Published April 02, 2025

Muni ridership hits 75% of pre-pandemic levels

Photo Credit: Han Zheng - MUNI Route 49 | NFI XT60 | Van Ness @ Pine, CC BY-SA 2.0

Muni is back. After years of slow growth, ridership is now at 75% of pre-pandemic levels — a major signal that downtown is recovering and San Francisco is moving in the right direction.

The facts

Muni reached 75% of its pre-pandemic ridership in early 2024. On an average weekday, 486,000 people now ride Muni — up from about 440,000 in 2023. This totals about 158 million passenger trips in 2024, an increase of 13.5 million trips versus 2023. The city credits this rebound to service improvements, and a focus on cleanliness, safety, and reliability.

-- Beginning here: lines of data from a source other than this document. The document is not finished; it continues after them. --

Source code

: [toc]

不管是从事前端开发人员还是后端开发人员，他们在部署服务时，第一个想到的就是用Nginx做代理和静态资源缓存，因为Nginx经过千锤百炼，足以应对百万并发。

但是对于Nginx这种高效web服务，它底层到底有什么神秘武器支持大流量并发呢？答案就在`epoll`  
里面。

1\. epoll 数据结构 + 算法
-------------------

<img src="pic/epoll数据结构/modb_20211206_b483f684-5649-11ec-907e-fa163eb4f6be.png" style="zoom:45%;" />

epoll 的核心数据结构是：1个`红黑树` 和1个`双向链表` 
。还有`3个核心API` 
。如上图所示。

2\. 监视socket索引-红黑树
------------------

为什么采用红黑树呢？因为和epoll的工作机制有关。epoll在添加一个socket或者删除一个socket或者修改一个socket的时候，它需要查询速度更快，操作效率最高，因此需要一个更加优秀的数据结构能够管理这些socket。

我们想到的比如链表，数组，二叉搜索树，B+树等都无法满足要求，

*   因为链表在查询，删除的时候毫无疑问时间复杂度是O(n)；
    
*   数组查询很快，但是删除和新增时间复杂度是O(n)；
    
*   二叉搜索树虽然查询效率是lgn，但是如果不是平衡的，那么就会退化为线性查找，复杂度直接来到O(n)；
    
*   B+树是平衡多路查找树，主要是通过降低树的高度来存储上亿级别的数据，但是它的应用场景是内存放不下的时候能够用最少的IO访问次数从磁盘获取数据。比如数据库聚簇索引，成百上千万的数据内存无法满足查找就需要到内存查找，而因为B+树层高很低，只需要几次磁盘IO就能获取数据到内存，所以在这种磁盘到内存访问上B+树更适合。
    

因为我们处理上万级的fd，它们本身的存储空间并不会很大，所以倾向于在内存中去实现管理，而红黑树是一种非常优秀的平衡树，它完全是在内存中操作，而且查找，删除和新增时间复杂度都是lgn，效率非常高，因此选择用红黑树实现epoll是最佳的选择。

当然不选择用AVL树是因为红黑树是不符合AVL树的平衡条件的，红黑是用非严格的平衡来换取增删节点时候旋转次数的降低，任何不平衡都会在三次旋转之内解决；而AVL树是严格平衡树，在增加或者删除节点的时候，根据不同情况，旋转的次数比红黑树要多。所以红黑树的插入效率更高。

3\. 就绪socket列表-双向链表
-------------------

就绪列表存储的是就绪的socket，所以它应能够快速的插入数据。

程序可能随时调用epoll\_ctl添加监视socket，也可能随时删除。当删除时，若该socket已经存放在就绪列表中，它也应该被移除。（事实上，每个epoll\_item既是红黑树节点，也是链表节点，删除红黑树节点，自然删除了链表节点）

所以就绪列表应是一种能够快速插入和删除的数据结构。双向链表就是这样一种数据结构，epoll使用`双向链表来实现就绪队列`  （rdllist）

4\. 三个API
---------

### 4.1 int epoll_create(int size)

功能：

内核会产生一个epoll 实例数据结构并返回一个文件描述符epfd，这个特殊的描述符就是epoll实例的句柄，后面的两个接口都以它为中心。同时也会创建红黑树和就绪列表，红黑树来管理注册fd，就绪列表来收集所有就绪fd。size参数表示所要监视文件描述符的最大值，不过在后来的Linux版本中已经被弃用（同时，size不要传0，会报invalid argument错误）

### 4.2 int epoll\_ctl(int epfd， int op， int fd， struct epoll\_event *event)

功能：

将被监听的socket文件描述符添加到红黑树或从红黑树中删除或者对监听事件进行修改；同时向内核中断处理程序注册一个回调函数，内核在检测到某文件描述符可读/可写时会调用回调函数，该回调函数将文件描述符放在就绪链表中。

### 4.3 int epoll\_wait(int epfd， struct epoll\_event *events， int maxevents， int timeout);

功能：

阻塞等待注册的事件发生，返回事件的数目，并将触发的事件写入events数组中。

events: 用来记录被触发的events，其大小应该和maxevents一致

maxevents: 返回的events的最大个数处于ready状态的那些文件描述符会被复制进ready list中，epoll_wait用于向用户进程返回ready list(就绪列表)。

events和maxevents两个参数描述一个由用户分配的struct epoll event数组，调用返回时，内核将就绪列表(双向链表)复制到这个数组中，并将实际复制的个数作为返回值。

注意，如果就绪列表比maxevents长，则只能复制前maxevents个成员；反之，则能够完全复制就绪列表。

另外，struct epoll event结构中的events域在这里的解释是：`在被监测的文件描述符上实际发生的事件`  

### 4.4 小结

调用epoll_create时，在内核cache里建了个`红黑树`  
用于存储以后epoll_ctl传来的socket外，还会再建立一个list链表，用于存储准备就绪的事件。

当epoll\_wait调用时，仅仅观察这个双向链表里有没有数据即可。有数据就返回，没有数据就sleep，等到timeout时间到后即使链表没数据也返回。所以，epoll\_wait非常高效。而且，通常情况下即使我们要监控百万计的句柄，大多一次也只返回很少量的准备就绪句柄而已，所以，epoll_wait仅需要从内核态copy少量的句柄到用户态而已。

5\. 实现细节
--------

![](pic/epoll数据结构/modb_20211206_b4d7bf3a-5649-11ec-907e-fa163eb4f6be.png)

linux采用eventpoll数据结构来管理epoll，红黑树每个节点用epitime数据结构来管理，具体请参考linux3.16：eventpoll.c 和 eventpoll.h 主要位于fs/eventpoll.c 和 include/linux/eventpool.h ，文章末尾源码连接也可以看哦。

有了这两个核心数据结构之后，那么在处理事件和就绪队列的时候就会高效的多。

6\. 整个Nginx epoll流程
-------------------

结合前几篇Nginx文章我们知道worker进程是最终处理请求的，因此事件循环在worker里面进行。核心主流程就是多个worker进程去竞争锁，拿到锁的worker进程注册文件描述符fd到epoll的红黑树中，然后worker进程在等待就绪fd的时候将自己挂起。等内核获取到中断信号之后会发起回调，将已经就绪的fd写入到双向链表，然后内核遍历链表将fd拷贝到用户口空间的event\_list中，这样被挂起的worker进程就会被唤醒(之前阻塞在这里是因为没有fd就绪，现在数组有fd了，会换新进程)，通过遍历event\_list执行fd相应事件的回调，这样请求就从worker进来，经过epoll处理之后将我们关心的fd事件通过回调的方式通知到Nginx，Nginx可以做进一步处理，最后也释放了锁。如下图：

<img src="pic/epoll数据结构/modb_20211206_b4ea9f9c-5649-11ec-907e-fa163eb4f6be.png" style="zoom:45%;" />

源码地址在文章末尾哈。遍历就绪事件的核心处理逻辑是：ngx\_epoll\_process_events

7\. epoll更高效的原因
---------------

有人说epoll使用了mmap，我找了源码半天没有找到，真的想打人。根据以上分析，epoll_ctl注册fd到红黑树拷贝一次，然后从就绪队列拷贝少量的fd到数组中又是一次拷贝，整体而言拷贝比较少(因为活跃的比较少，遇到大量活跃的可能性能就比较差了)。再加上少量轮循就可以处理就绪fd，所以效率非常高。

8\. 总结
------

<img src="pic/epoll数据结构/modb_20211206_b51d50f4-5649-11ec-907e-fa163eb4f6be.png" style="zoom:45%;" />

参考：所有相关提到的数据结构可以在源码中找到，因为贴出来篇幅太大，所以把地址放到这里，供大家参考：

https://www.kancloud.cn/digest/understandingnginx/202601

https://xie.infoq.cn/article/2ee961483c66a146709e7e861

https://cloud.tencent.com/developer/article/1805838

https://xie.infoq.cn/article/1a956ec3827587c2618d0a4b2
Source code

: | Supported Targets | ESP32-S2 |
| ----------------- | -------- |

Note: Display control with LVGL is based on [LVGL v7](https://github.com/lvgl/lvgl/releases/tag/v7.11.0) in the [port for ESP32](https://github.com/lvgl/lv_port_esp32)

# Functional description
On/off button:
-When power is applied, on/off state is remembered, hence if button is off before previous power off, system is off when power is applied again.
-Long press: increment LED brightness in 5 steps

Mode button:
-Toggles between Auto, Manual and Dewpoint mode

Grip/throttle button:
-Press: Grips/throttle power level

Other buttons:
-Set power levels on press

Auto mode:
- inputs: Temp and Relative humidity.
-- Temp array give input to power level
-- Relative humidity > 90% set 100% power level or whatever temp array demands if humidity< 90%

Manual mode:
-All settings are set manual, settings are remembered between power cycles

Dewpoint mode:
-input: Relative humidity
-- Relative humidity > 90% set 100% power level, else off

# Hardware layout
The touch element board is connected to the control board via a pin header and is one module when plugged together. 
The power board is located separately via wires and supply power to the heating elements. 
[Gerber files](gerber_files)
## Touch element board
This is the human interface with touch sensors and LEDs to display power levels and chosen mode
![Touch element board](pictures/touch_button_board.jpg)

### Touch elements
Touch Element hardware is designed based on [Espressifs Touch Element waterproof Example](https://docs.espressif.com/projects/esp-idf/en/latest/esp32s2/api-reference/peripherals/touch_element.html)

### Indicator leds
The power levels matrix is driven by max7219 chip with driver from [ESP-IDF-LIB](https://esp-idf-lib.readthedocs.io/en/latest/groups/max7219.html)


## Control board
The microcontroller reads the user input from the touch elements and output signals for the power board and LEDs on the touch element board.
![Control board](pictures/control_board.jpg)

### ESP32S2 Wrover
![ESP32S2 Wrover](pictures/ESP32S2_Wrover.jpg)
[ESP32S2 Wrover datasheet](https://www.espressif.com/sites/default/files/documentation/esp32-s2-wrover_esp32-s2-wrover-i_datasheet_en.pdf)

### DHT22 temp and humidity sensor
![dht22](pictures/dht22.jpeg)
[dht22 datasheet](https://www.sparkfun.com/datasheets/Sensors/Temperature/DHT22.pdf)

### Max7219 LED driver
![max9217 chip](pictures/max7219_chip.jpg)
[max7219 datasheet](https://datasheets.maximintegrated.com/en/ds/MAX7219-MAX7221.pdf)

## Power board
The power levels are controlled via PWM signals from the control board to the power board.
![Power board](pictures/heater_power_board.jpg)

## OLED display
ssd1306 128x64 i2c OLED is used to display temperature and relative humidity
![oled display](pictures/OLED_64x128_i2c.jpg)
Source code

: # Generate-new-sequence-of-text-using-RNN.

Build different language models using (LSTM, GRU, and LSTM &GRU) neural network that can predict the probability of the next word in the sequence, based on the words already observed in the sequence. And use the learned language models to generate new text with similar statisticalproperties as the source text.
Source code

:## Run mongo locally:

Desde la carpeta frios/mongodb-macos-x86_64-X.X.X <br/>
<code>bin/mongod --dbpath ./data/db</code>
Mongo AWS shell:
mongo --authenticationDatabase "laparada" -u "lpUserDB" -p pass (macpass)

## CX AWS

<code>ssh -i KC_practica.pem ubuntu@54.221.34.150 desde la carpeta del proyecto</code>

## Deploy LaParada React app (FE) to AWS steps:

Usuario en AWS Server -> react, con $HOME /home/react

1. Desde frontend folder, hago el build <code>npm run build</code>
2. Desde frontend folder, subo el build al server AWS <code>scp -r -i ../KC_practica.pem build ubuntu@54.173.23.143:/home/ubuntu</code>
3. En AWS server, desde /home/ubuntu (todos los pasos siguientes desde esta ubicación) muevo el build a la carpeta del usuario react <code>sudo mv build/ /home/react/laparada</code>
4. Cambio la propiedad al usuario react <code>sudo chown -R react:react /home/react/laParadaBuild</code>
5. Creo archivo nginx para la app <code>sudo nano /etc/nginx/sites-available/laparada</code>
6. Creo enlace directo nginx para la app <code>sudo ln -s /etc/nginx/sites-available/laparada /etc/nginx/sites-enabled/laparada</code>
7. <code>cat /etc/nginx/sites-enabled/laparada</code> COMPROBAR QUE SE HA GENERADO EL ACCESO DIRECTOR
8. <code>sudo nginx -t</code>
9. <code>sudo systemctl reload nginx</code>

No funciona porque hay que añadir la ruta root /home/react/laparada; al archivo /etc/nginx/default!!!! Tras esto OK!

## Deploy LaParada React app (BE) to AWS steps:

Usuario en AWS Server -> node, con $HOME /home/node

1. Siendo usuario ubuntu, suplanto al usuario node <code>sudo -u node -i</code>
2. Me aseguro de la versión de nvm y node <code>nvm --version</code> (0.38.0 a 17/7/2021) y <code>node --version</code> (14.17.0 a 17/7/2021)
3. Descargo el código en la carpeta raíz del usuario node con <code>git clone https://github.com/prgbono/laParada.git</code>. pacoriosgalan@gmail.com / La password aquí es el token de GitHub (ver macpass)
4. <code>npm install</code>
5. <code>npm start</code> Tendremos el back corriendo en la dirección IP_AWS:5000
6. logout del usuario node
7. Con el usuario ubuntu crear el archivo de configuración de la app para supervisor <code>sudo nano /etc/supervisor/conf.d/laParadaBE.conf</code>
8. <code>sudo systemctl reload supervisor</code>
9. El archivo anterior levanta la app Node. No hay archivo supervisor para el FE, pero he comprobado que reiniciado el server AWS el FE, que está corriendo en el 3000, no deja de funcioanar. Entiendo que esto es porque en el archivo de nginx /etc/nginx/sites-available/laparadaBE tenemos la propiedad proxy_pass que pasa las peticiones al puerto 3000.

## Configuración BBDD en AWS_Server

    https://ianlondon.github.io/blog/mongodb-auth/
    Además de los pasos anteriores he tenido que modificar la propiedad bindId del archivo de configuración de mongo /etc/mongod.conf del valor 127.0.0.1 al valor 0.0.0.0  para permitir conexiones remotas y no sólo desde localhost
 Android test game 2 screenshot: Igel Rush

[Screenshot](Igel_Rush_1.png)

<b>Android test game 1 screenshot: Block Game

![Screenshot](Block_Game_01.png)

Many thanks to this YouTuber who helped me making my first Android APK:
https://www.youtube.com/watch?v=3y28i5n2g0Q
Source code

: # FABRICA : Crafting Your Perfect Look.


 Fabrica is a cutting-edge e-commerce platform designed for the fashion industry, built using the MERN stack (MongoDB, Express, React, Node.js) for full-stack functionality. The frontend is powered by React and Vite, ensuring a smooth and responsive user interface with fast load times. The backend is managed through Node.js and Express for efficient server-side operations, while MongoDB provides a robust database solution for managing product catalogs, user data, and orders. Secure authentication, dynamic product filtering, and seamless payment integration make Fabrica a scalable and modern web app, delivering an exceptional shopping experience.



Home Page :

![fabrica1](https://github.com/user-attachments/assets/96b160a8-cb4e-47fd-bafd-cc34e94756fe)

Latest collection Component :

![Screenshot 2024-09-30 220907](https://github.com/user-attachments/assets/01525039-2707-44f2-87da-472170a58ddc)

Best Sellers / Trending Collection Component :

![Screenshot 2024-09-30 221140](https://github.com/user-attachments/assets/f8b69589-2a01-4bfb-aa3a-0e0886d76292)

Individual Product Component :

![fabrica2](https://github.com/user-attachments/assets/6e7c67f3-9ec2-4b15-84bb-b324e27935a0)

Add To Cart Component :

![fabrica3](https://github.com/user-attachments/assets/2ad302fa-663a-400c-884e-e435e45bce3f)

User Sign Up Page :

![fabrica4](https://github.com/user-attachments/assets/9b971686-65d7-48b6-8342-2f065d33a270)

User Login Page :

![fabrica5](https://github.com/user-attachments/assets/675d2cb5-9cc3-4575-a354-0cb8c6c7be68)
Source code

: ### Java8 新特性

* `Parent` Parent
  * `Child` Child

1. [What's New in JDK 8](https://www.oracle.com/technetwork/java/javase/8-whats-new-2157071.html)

The top routes are the T Third, 38R Geary Rapid, 49 Van Ness/Mission, and N Judah.

The context

Like many cities, San Francisco saw a sharp drop in ridership in 2020 due to the Covid-19 pandemic, but has been steadily increasing. Pre-pandemic Muni served about 625,000 riders per weekday, so there’s more work ahead. But hitting 75% is a key milestone, especially at a time when BART is still hovering around 40%.

SFMTA faces a $300 million budget deficit due a rise in costs and a sharp drop in parking revenue. Yes, that’s right - city parking garage revenues fund the bus, and far fewer people are driving to and parking in downtown. Mayor Lurie and State Senator Scott Wiener are both working on transit funding measures for the 2026 ballot.

The GrowSF take

This is a bright spot after years of pandemic-driven transit declines. San Francisco invested in better bus service, added bus-only lanes, and fixed broken schedules — and it worked. We’re not all the way back yet, and further recovery is needed for downtown to return to its heyday, but progress is progress!